There are about 26,000 members of the National Ski Patrol, an organization founded by a man whose best friend died of exposure when he injured himself on a ski slope. About 200 patrollers are in the Southern Appalachian Region - Maryland and close-in Virginia and West Virginia.

All have been through rigorous on-snow training (six to eight weeks) and indoor lessons on splinting, bandaging and the like. Patrollers have to be better-than-average skiers, but not hotshots. They also have to be first aid certified by the Red Cross before they begin training.

In training they learn to handle the heavy, unwieldy toboggan and get a special snow-based first aid course. Once they have passed an excruciating exam that winds up with an endurance test, they have to continue attending training programs.

Patrollers are required to spend a minimum of six days patrolling each season. But this time is not enough for a patroller to be part of an area patrol. At Massanutten, for example, a member of the patrol must spend 15 days patrolling each season. Patrolling does not just mean cutting lines and skiing free. It means being the first one out on the slopes and the last one into the lodge. It means skiing whether the snow is powder or crud, whether the skies are sunny or rain and hail are pelting. It means hunting for, lost skiers when everyone else has gone.

==========

Answer these questions using the ski patrol passage above.
1. About how many patrollers are in the Southern Appalachian Region?
2. Which organization must certify patrollers in first aid before they begin training?
3. How many days each season must a member of the Massanutten patrol spend patrolling?

▸ Material shown:
==========

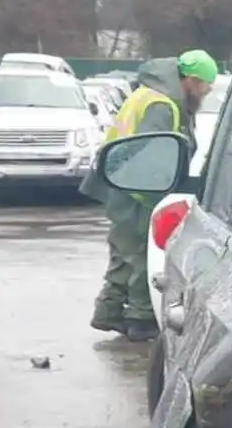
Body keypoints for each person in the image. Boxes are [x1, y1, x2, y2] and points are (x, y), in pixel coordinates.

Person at [85, 49, 218, 340]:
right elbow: (152, 153)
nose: (207, 91)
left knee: (124, 251)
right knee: (142, 254)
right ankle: (141, 320)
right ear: (192, 80)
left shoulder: (152, 93)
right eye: (206, 85)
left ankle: (107, 313)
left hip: (121, 183)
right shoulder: (163, 105)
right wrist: (158, 195)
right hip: (138, 190)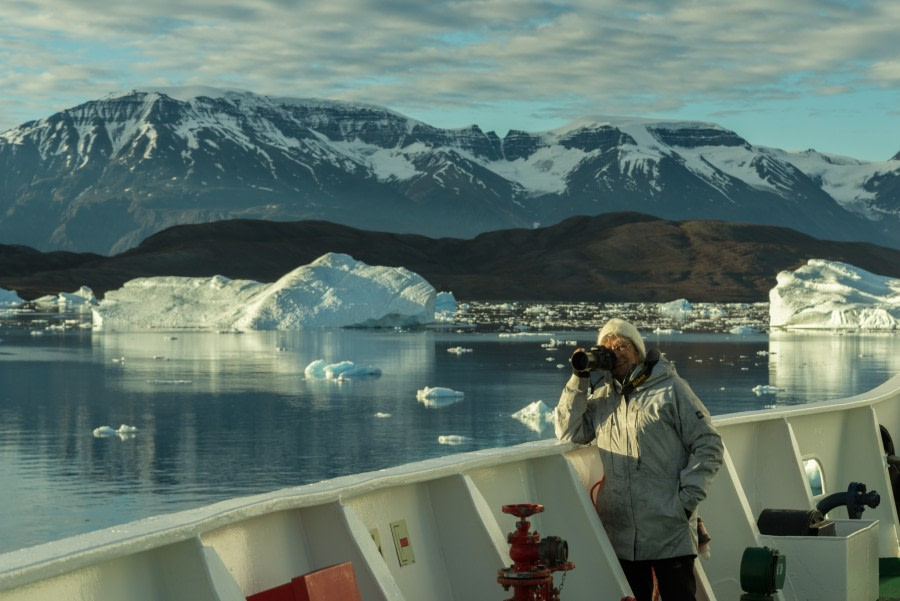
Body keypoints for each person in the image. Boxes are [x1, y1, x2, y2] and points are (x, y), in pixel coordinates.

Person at [555, 318, 723, 601]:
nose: (615, 352)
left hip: (668, 528)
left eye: (622, 345)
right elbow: (568, 430)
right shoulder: (603, 398)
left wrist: (684, 502)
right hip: (621, 533)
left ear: (638, 351)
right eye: (607, 347)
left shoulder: (671, 389)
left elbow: (709, 444)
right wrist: (579, 378)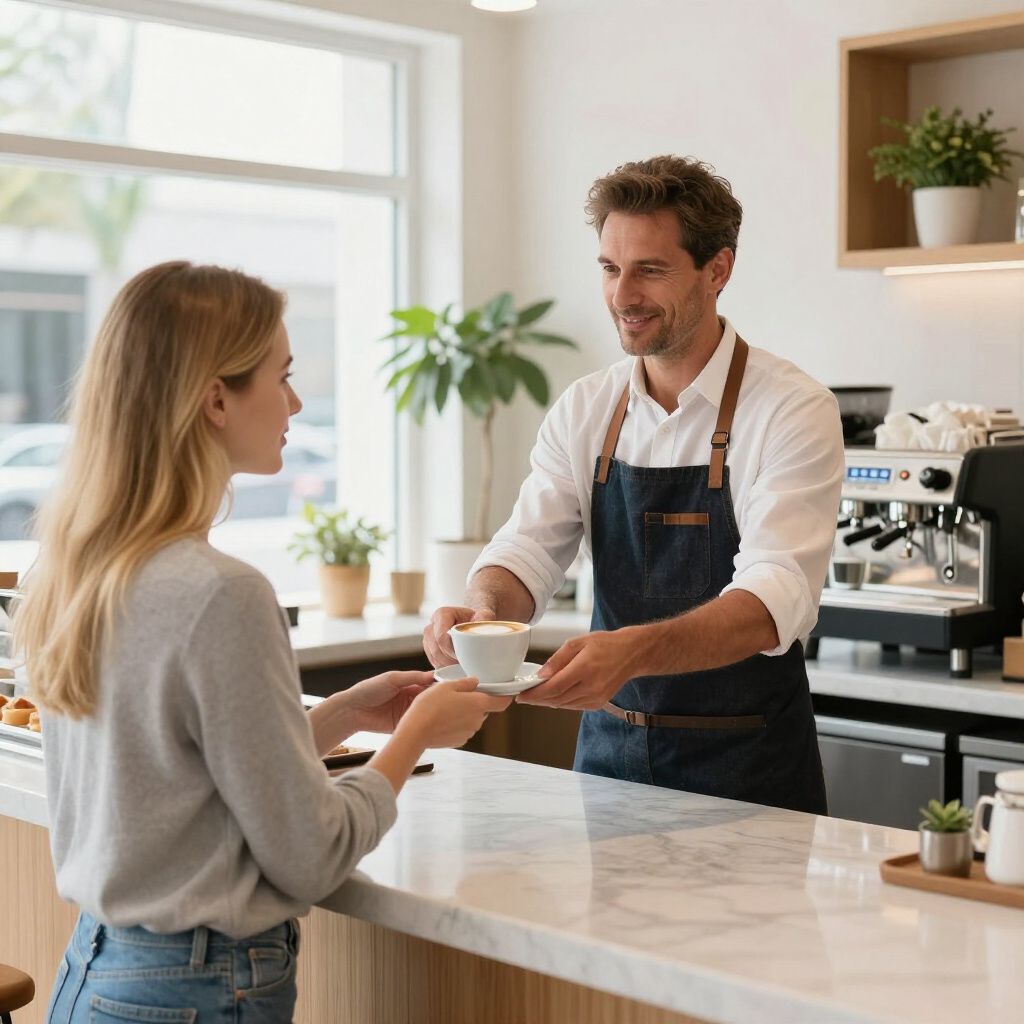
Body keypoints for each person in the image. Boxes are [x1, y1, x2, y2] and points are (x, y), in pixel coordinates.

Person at [14, 261, 509, 1022]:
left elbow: (171, 783)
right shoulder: (221, 592)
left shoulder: (75, 569)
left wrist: (341, 714)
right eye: (282, 375)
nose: (297, 402)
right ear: (216, 398)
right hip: (198, 990)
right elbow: (309, 855)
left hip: (97, 972)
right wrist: (414, 739)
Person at [424, 155, 844, 814]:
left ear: (718, 270)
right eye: (610, 268)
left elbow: (774, 598)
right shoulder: (586, 408)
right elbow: (526, 551)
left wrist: (633, 652)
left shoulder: (791, 409)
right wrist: (484, 613)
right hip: (607, 764)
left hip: (749, 773)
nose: (623, 295)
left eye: (650, 269)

==========

▸ Response area:
1. About 200.
2. The Red Cross.
3. 15 days.